Current evidence limitations and future directions

Despite the growing interest in AILD among older adults, important knowledge gaps persist. Most studies were retrospective and single-center, limiting external validity, and few systematically evaluated the influence of autoimmune, metabolic, or cardiovascular comorbidities on prognosis, fibrosis progression, or treatment response. The age cutoffs used to define older adults vary widely, further complicating the interpretation of the findings.

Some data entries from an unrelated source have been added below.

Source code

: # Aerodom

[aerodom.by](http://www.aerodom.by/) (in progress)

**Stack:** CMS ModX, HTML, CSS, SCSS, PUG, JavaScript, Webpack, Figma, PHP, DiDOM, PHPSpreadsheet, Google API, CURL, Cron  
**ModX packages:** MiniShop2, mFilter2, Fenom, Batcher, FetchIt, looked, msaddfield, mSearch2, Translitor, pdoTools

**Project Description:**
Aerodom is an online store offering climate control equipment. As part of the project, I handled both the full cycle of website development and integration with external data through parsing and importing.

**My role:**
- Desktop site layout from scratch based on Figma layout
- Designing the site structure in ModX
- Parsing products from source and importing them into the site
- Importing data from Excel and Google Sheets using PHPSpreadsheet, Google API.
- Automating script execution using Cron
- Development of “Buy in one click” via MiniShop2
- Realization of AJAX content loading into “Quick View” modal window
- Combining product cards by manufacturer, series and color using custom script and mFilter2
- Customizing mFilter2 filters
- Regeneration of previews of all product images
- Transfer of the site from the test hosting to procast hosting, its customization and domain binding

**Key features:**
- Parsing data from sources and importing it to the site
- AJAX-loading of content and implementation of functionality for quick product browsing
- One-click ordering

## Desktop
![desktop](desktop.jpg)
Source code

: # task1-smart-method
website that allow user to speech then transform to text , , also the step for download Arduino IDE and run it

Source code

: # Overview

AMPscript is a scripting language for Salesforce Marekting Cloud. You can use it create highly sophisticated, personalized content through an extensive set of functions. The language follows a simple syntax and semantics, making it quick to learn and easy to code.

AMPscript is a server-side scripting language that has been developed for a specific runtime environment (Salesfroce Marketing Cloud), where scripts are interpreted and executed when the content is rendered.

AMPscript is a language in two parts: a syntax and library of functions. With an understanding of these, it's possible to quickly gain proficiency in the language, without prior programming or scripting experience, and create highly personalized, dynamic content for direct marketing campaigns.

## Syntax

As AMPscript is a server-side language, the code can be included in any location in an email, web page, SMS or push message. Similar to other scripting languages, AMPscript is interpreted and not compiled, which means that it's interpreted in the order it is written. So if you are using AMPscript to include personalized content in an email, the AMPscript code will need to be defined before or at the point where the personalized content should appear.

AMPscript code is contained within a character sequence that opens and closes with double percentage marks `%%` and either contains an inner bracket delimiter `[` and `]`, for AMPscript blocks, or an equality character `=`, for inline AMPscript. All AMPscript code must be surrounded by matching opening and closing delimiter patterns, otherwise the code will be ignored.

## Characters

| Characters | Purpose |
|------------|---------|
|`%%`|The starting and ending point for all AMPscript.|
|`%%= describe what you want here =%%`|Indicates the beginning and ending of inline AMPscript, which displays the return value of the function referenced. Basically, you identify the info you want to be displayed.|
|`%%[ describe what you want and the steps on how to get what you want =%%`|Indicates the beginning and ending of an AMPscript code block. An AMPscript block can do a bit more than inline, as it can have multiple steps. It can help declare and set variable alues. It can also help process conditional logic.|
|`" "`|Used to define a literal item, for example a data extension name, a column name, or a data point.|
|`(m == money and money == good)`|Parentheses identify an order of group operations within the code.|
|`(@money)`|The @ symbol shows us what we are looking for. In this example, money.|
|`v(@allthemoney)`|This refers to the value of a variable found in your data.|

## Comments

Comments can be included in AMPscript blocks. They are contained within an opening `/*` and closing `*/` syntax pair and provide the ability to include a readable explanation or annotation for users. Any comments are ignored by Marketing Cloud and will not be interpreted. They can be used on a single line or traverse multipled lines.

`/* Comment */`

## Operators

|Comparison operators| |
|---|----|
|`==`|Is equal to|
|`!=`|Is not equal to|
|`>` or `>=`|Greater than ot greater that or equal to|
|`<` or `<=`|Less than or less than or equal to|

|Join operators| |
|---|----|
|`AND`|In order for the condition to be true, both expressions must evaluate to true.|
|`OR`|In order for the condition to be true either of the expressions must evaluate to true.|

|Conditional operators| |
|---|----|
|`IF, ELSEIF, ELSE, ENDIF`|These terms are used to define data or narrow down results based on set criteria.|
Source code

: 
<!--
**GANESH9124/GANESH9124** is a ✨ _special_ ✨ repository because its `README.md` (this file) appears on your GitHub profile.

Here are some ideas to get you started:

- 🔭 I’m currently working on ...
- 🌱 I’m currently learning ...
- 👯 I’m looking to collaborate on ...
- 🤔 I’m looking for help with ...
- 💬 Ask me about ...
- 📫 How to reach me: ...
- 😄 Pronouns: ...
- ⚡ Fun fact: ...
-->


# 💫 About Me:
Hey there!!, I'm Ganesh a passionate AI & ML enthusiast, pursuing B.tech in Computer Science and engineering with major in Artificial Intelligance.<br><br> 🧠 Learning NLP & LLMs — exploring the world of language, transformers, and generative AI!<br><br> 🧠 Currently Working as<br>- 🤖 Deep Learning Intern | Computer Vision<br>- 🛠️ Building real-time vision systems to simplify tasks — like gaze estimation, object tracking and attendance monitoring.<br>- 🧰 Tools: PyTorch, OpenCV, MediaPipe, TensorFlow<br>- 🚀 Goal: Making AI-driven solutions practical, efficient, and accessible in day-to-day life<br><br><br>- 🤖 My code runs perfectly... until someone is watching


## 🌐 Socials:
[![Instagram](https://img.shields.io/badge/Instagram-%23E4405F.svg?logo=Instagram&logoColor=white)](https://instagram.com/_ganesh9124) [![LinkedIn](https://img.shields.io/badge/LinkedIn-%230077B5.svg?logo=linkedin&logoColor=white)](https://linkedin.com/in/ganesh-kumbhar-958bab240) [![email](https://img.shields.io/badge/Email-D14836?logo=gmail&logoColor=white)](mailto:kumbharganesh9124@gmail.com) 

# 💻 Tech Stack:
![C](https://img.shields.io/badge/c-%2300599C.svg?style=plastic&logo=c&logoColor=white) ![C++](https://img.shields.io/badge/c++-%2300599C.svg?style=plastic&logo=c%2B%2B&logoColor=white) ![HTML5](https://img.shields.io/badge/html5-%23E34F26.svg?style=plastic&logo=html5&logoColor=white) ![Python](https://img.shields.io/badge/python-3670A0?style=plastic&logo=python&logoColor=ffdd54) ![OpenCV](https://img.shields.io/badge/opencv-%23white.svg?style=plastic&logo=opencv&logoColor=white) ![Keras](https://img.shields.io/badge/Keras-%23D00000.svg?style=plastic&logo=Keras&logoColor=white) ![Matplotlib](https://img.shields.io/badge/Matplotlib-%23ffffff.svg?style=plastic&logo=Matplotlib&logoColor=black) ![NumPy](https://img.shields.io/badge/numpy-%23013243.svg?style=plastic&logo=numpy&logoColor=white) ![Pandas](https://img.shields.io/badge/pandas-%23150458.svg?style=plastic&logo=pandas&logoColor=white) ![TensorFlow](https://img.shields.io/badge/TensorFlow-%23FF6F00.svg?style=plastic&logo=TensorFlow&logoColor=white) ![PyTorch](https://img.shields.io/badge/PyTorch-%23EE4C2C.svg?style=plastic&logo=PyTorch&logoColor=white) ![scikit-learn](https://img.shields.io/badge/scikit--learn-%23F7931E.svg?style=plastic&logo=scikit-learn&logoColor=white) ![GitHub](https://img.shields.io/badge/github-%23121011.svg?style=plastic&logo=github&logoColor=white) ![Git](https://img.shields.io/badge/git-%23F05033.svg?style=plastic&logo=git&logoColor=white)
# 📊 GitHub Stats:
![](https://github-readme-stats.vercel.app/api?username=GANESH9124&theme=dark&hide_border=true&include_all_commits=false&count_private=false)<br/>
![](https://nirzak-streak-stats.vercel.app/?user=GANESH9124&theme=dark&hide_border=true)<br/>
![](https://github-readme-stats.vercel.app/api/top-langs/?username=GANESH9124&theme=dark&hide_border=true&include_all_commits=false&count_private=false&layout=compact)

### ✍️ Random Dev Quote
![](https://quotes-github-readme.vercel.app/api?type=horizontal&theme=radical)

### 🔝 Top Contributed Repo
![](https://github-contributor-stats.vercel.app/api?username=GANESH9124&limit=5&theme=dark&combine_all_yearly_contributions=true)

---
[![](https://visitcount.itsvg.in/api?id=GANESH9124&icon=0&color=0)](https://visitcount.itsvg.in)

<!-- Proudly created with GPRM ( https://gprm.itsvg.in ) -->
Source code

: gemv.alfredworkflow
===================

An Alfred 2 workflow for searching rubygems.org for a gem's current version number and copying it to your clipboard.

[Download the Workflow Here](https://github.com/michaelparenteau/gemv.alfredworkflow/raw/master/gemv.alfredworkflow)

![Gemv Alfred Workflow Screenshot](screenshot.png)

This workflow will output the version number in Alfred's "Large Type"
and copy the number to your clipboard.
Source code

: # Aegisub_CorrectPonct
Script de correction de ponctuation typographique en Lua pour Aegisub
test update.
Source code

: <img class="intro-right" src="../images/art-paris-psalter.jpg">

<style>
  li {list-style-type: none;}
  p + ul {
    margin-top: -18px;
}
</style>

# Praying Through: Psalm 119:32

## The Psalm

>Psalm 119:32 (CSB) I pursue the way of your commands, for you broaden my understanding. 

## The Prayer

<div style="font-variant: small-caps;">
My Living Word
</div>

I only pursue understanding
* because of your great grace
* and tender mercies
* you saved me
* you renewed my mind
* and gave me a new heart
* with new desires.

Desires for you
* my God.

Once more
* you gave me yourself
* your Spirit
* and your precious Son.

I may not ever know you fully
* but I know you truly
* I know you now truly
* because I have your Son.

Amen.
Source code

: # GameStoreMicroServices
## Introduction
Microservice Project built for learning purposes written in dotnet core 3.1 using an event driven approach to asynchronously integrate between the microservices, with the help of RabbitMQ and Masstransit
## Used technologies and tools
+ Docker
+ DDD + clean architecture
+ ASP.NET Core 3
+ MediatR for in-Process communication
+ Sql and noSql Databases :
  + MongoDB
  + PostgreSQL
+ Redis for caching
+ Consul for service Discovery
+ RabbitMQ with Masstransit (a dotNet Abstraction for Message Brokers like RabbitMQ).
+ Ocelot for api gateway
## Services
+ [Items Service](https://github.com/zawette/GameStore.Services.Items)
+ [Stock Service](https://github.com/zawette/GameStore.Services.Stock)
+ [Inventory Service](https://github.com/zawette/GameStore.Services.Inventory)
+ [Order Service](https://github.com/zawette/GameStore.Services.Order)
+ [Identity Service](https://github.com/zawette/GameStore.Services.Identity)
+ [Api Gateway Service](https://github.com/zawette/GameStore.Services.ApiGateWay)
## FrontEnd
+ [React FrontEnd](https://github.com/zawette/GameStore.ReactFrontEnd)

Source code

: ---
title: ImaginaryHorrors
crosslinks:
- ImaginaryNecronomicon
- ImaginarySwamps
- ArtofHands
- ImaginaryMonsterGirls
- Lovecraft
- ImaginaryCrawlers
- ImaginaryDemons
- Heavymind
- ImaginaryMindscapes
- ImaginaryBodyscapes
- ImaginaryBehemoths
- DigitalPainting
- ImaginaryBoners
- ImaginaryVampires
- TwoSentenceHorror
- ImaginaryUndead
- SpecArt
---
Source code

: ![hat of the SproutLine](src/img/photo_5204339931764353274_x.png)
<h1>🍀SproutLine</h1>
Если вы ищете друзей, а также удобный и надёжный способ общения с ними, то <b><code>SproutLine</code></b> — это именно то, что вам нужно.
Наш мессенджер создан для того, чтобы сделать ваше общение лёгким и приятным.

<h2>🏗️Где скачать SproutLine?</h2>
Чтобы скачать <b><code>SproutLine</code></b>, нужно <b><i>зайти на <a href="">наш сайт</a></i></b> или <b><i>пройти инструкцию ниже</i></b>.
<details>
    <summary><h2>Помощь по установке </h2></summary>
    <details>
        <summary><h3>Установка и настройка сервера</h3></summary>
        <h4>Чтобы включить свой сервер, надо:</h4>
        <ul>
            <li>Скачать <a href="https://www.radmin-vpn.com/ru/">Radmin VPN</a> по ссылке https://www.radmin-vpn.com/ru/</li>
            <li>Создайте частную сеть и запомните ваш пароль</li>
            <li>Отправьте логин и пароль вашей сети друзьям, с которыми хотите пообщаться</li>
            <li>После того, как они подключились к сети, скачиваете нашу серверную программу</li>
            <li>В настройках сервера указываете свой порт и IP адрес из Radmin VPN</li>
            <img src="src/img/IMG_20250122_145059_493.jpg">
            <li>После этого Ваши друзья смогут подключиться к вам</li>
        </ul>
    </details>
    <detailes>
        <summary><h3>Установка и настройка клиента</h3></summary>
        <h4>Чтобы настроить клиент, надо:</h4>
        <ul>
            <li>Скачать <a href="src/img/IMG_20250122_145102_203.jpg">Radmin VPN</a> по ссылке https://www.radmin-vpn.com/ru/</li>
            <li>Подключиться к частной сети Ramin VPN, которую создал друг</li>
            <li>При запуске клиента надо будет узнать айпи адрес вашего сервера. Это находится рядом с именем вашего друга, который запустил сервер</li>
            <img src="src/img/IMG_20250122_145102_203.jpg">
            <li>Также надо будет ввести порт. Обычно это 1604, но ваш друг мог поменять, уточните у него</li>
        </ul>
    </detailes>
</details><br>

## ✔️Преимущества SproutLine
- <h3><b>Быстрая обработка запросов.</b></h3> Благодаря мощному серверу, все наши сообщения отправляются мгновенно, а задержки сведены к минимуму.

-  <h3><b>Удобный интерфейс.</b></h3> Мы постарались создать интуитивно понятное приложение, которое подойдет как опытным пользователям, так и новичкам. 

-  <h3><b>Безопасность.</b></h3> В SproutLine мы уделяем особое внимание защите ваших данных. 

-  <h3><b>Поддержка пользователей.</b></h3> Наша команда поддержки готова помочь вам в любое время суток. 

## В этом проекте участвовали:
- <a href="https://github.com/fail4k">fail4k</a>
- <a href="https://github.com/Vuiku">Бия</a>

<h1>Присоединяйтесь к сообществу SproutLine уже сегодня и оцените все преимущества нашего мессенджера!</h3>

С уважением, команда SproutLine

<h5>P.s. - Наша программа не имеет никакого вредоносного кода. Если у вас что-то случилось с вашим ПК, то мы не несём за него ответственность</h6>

Dedicated cohorts and clinical trials with adequate representation of patients aged ≥ 70 years are needed, along with comprehensive geriatric assessments incorporating functional status, frailty, and polypharmacy, which are largely missing from the current research. Early diagnostic biomarkers, immune profiles related to immunosenescence, and the effects of frailty on outcomes should be prioritized. Evidence on liver transplantation and the eligibility criteria in older adults remains limited, representing an important area for future studies.

CONCLUSION

The peak incidence of AILD in patients aged > 60 years represents a significant epidemiological shift that demands a comprehensive approach. Clinicians must maintain a high index of suspicion because subtle clinical presentations often mask advanced underlying diseases. Considering the high prevalence of comorbidities, a low threshold for liver biopsy is essential to ensure diagnostic accuracy before therapy is initiated. Management must transition from age-based decisions to a frailty-centered framework, where integrating CGA is paramount for risk stratification, outcome prediction, and prevention of treatment-related futility. Furthermore, immunosuppressive therapy cannot be managed in isolation and must be strictly coupled with proactive preventive strategies that focus on cardiovascular optimization, bone health preservation, and the monitoring of infectious or cognitive complications. Ultimately, while standard therapies are effective, clinical success in older adults is measured not only by biochemical remission, but also by the preservation of functional reserve and quality of life.